§ PROBLEM DETAILS
In the entries below, identify every line with the string "ПАРТНЕРС" and copy it.

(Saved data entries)

=== Begin Enclosure ===

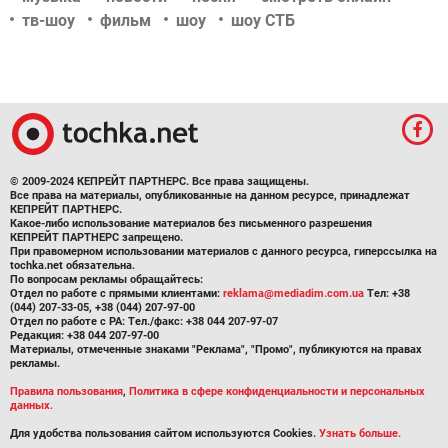
тв-шоу
фильм
шоу
шоу СТБ
© 2009-2024 КЕПРЕЙТ ПАРТНЕРС. Все права защищены.
Все права на материалы, опубликованные на данном ресурсе, принадлежат
КЕПРЕЙТ ПАРТНЕРС.
Какое-либо использование материалов без письменного разрешения
КЕПРЕЙТ ПАРТНЕРС запрещено.
При правомерном использовании материалов с данного ресурса, гиперссылка на
tochka.net обязательна.
По вопросам рекламы обращайтесь:
Отдел по работе с прямыми клиентами:
reklama@mediadim.com.ua
Тел: +38
(044) 207-33-05, +38 (044) 207-97-00
Отдел по работе с РА: Тел./факс: +38 044 207-97-07
Редакция: +38 044 207-97-00
Материалы, отмеченные знаками "Реклама", "Промо", публикуются на правах
рекламы.
Правила пользования
,
Политика в сфере конфиденциальности и персональных
данных.
Для удобства пользования сайтом используются Cookies.
Узнать больше.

=== End Enclosure ===

§ REPLY
© 2009-2024 КЕПРЕЙТ ПАРТНЕРС. Все права защищены.
КЕПРЕЙТ ПАРТНЕРС.
КЕПРЕЙТ ПАРТНЕРС запрещено.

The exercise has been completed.